My recommendation is to start one day at the Ferry Building (whether a Farmer's Market day or not, you can always get coffee and pastries from Blue Bottle or Pete's) and stroll along the Embarcadero until you get to Fisherman's Wharf (and then Ghirardelli Square). Yes, it's a couple mile walk, but you'll get to enjoy great views of the bay, so you can't really go wrong. Your walk will also mean more room for sourdough bread bowls and ice cream sundaes... so....
(Psst if you walk the other way, about a mile down, you'll hit AT&T park.)
Just a bit beyond Fisherman's Wharf (aka Pier 39, aka tourist trap, aka worth it once) you'll come upon Ghirardelli Square (some locals may lynch me for calling this a local spot, but hear me out). If you haven't heard of Ghirardelli, or even if you have, but you've never been to one of their exclusive shops before, make a stop. For one, they'll give you a free square of chocolate just for walking in. For two, if you are in need of a ridiculous ice cream desert, they have that too.
This hilltop also boasts great bay views. If you're too cold or too full for ice cream, try San Francisco's best Irish Coffee at the Buena Vista.
If you have a car during your visit, drive up to the top of Twin Peaks for the best view of the city from within the city limits. Unless you're really crazy, don't try running, walking or biking up to the top of Twin Peaks, but if you can swing a drive and want to take in all of the neighborhoods from a bird's eye view, this is your spot.

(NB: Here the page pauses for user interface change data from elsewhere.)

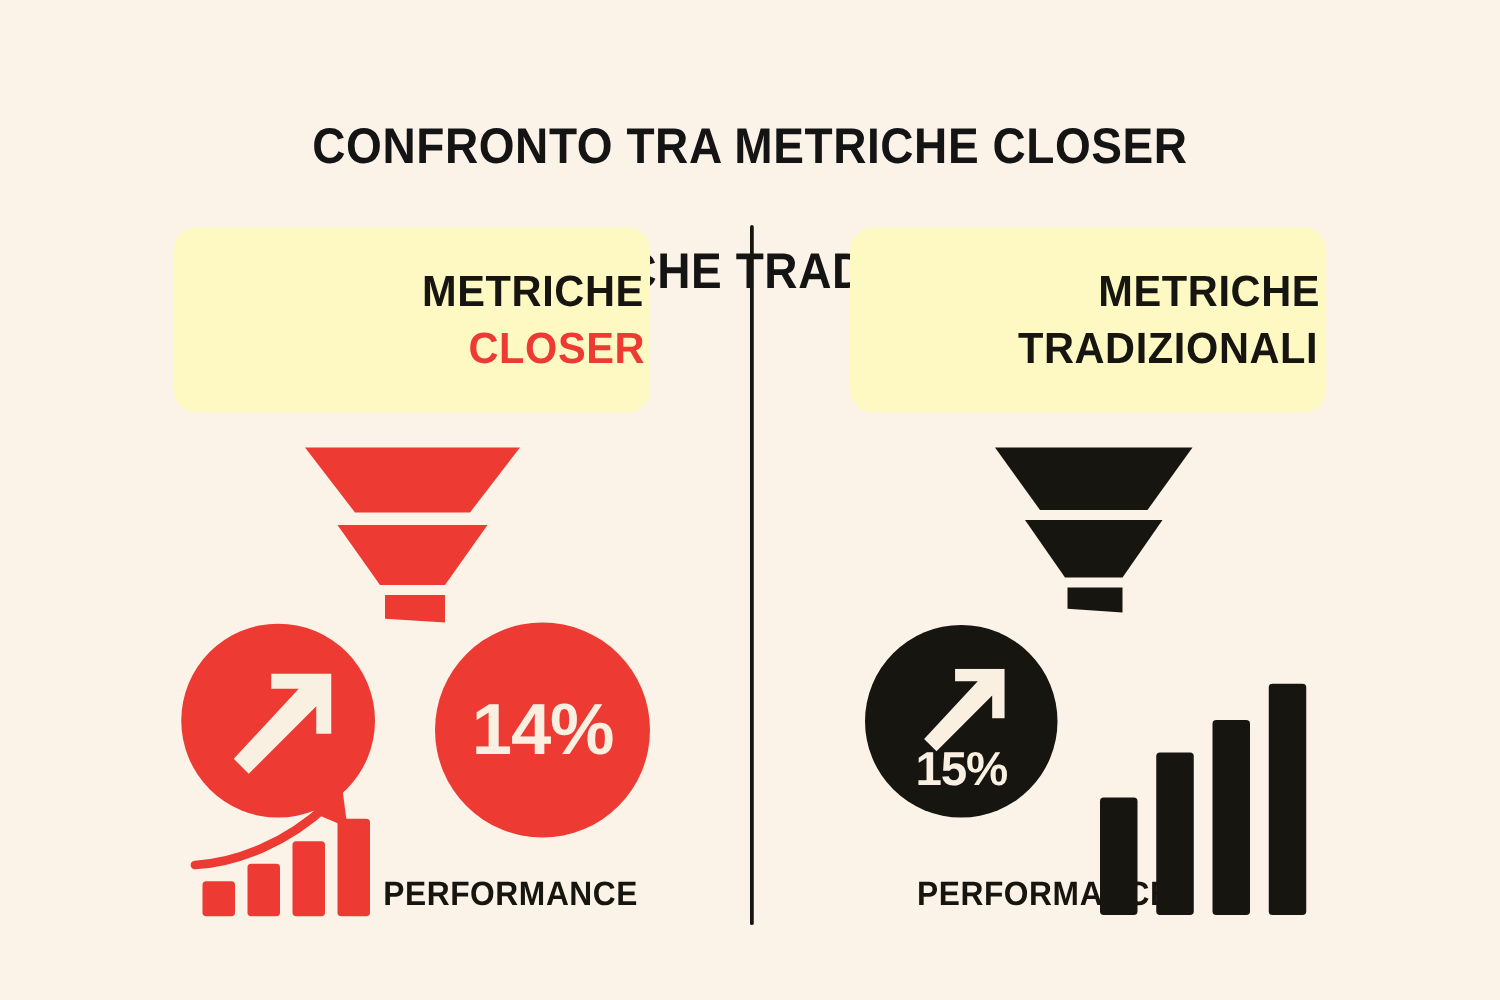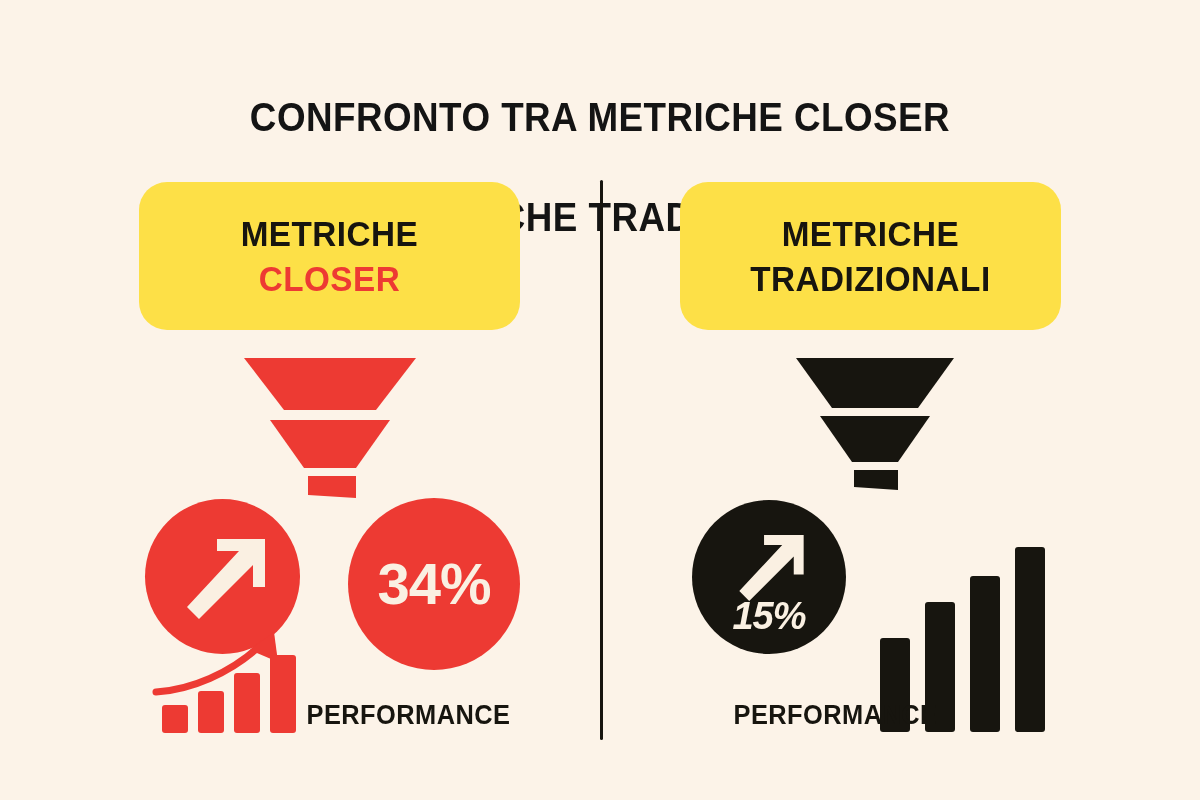--- a/index.html
+++ b/index.html
@@ -36,24 +36,24 @@
   }
 
   
   .col{position:absolute;top:0;width:600px;height:800px;}
   .col.left{left:0;}
   .col.right{left:600px;}
 
   
   .card{
     position:absolute;
-    background:#fde047;
-    border-radius:28px;
+    background:#fef9c3;
+    border-radius:18px;
     display:flex;flex-direction:column;
-    align-items:center;justify-content:center;
+    align-items:flex-end;justify-content:center;
     box-sizing:border-box;
   }
   .card.left-card{left:139px;top:182px;width:381px;height:148px;}
   .card.right-card{left:80px;top:182px;width:381px;height:148px;}
   .card-line{
     font-weight:700;
     font-size:35px;
     line-height:45px;
     letter-spacing:0.5px;
     text-transform:uppercase;
@@ -70,21 +70,21 @@
   .funnel svg{display:block;width:100%;height:100%;}
 
   
   .circ{
     position:absolute;border-radius:50%;
     display:flex;align-items:center;justify-content:center;
   }
   .circ-arrow-red{left:145px;top:499px;width:155px;height:155px;background:#ED3A33;}
   .circ-pct-red{left:348px;top:498px;width:172px;height:172px;background:#ED3A33;}
   .circ-black{left:692px;top:500px;width:154px;height:154px;background:#17150F;
-              flex-direction:column;font-style:italic;}
+              flex-direction:column;}
 
   .pct-label{
     color:#FAF0E2;
     font-weight:700;
     font-size:58px;
     line-height:58px;
     letter-spacing:-1px;
   }
   .pct-label.small{font-size:38px;line-height:38px;margin-top:-4px;}
 
@@ -144,21 +144,21 @@
       </svg>
     </div>
 
     <div class="circ circ-arrow-red">
       <svg class="arrow-svg" width="96" height="96" viewBox="0 0 96 96" xmlns="http://www.w3.org/2000/svg">
         <path d="M12 78 L24 90 L78 36 L78 58 L90 58 L90 10 L42 10 L42 22 L64 22 Z" fill="#FAF0E2"></path>
       </svg>
     </div>
 
     <div class="circ circ-pct-red">
-      <span class="pct-label">34%</span>
+      <span class="pct-label">14%</span>
     </div>
 
     <div class="growth-arrow">
       <svg viewBox="0 0 170 100" xmlns="http://www.w3.org/2000/svg">
         <path d="M6 62 C 40 60, 80 44, 112 14" stroke="#ED3A33" stroke-width="7" fill="none" stroke-linecap="round"></path>
         <path d="M124 2 L128 32 L100 20 Z" fill="#ED3A33"></path>
       </svg>
     </div>
 
     <div class="bars left-bars">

Everyone has their biases and I'll readily admit mine: The Mission. In San Francisco you're either Marina or Mission with the most high level stereotypes for each being fratty or hipster, respectively. If you fall on the hipster side of things, you'll love a stroll along Valencia Street (between 14th and 24th).
Stop in any store and browse everything from thrift store steals to overpriced backpacks and greeting cards. Grab coffee at Four Barrel or Ritual, a pasty at Arizmendi Bakery, or a cocktail at the El Techo rooftop bar (okay, technically on Mission Street), and enjoy the beautiful day.
Hayes Valley is awesome for all of about 6 total blocks and then you're in Civic Center which is really not nice. It's not really dangerous, but there is lots of homelessness and drug addiction in the area, so it's not a fun place to explore. However, if you stick between Octavia, Hayes, Buchanan, and Fell, you'll love Hayes Valley. In my opinion it's a very compact version of Valencia Street. Get Smitten Ice cream, Ritual coffee, and drop in Biergarten for massive beers and decent german bar food.
SF Fun Cheap
If you want to get really local and stay within a budget in a city that makes that very hard to do, check out SF Fun Cheap. You might get lucky and find that the Hunky Jesus contest, SantaCon, or something else equally awesome is happening in San Francisco while you're in town.